Gadis kecil itu tetap diam tanpa kata. Sementara Stefan mulai geram, namun ia berusaha menahannya. Sebab bagaimana pun juga ia masih mencintainya. Akhirnya, mereka berdua saling diam hingga sampai di halaman sekolah. Bahkan Carissa hanya mencium punggung tangan Stefan lalu segera masuk ke sekolahnya. Tanpa sepatah kata pun.

"Sial," gumam Stefan, kemudian pergi darisana.

Saat di sekolah pun demikian. Rupanya Carissa masih saja memikirkan Stefan dan Maya yang sedang berciuman di depannya. Hingga membuatnya tak fokus dalam pelajarannya.

"Aduh!" bisik Carissa saat mematahkan ujung pensilnya.

Pelajaran pagi ini adalah menggambar tokoh, sementara Carissa terlalu menekan ujung pensilnya hingga patah pada saat menggambar. Carissa gelagapan karena ia juga lupa tidak membawa rautan pensilnya.

Kemudian, Peter, selaku teman laki-laki yang duduk sebangku dengannya tengah memberikan sebuah pensil untuknya. Carissa termenung melihatnya, sebab selama ini ia sama sekali tidak mempedulikan siapapun termasuk dirinya.

"Ambil lah, atau gambarmu tidak akan selesai sampai kapanpun," ujar Peter dingin.

Carissa pun mengambil pensil itu secara perlahan dari tangan Peter. Ia juga tidak menyangka, bahwa sebenarnya Peter adalah anak yang baik dan perhatian. Meski sikapnya sangat dingin terhadap siapapun.

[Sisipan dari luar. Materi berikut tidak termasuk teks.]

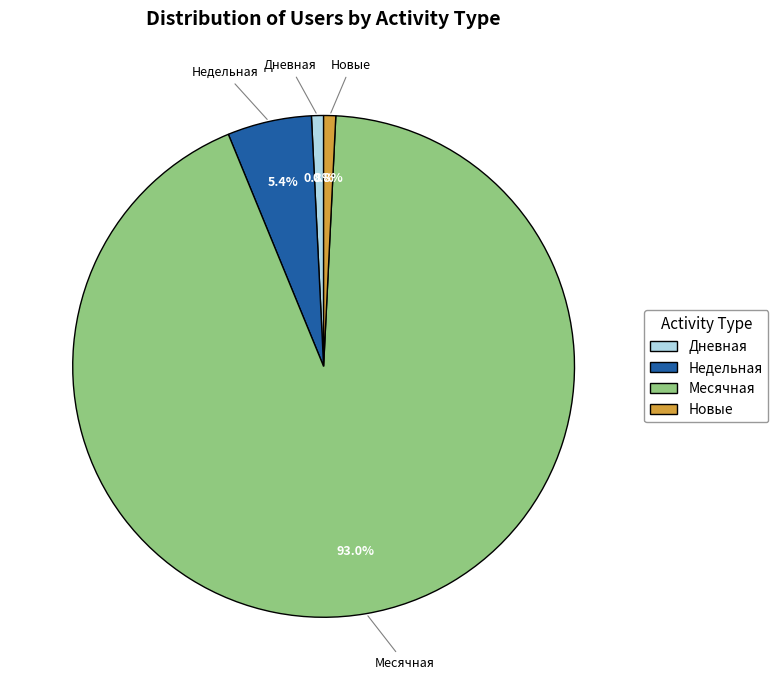

What portion of the pie excludes Недельная?

94.6%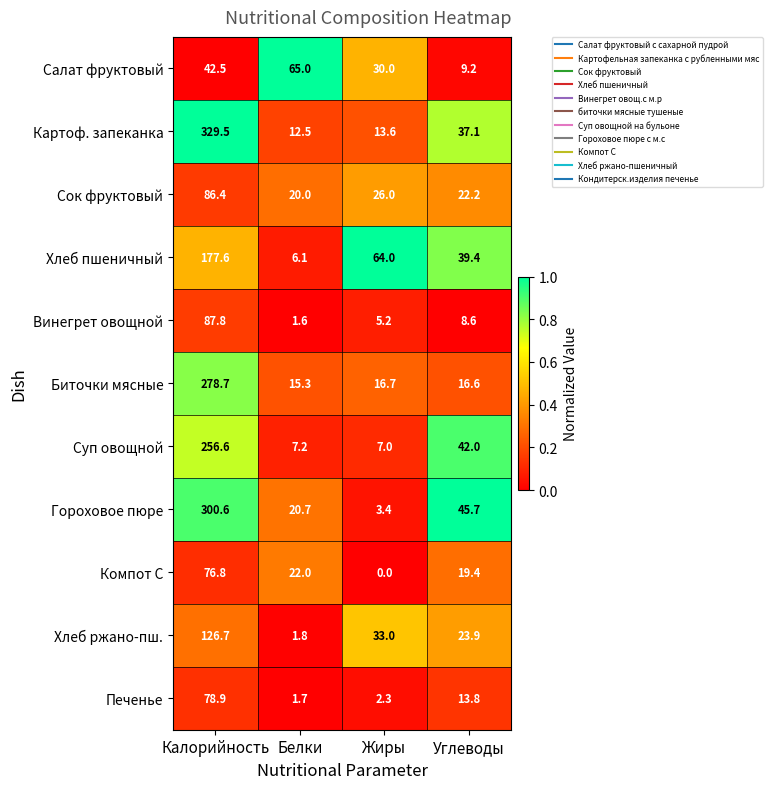

At which label is Печенье closest to 40?

Углеводы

"Terima kasih ya," ucap Carissa, namun Peter tetap menggambar, tak menjawabnya.

Setelah selesai menggambar, tak lupa Carissa mengembalikan pensilnya pada Peter yang masih belum menyelesaikan gambarnya.

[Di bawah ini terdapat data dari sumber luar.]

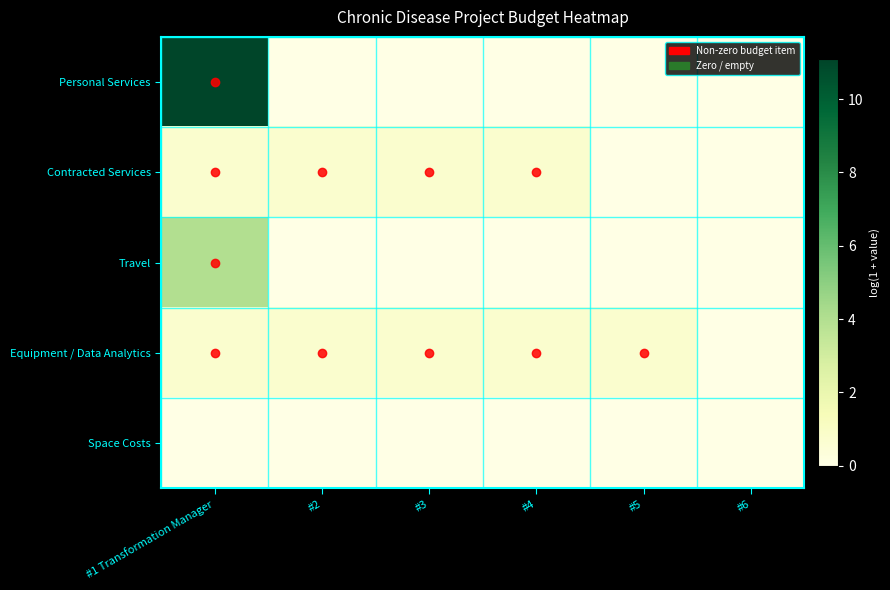

What is the total value across all series at #3?

1.4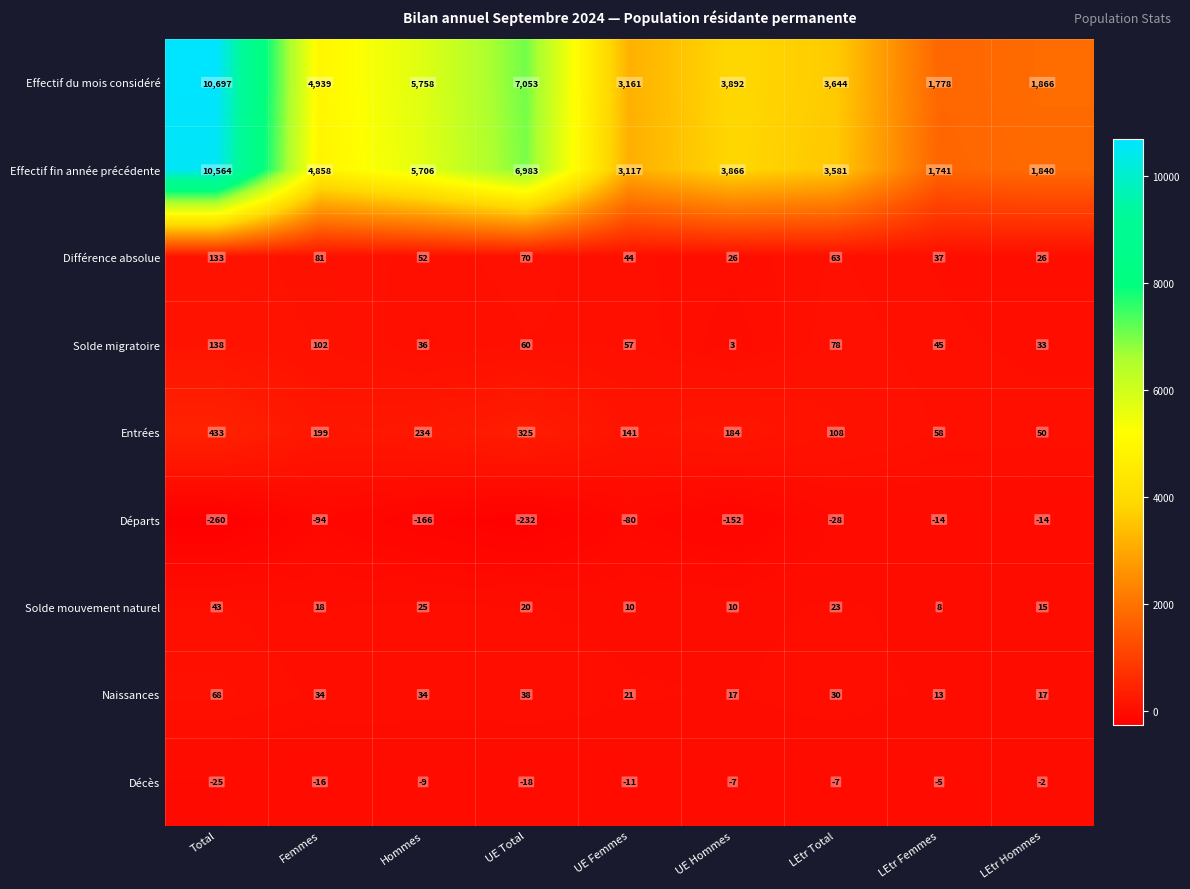

At how many categories does at least one series exceed 3862?

5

"Peter, ini pensilmu. Terima kasih," ujar Carissa dengan senyuman.

"Kau tuli ya? Aku bilang ambil lah," balas Peter yang masih sibuk menggambar.

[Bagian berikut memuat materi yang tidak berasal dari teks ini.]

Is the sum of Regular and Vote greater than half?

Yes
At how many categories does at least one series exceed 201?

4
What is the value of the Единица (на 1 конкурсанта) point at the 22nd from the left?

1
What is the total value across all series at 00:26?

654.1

Lalu Carissa menengok sekilas gambar yang Peter buat di buku gambarnya. Ia menggambar sebuah pemandangan indah, layaknya sebuah danau yang dikelilingi taman bunga. Carissa merasa takjub melihat gambar Peter yang sekelas dengan pelukis handal.

"Gambarmu sangat bagus, aku suka," ungkap Carissa yang berhasil membuat Peter berhenti mengukir ujung pensilnya.

Peter pun memandang Carissa untuk pertama kalinya, yang biasanya ia hanya mengabaikannya seperti seseorang yang tidak penting.

"Kau belajar darimana, bisa menggambar sebagus itu?" tanya Carissa penasaran.

"Bagus apanya? Gambarmu selalu payah dan membosankan, Peter! Hahahaha!" sahut salah satu murid tambun yang selalu mengejeknya. Disertai dengan sahutan-sahutan murid lainnya yang terkesan memojokkannya.

"Hei, kalian diam semua!" teriak Carissa.

Seketika keramaian itu menjadi sunyi senyap.

"Memangnya kau bisa menggambar seperti yang Peter buat ini?!" lanjut Carissa menuding ke arah murid yang tambun itu.

"Hei, anak baru! Kau tahu apa soal dia, hah?! Jangan macam-macam kau disini ya!" balasnya.

"Aku tahu banyak soal Peter! Dia selalu diam karena tidak ingin bermasalah dengan kalian! Justru kalian yang selalu mencari masalah dengannya!" ujar Carissa emosi.

"Diam kau, dasar anak baru!" di doronglah tubuh Carissa hingga kepalanya terbentur sisi meja, lalu terjatuh.

Salah seorang guru pun segera menghampiri Carissa yang sedang meringis kesakitan sambil memegang kepalanya yang terluka. Peter tak terima melihat Carissa dengan kondisi seperti itu, ia pun turut memukul wajah si tambun itu hingga terjatuh dan mimisan.

"Peter! Bryan! Cukup!" hardik seorang wali kelas disana yang tiba-tiba memasuki kelas mereka.

Sementara guru yang lainnya sedang membawa Carissa ke UKS untuk mengobati luka di kepalanya.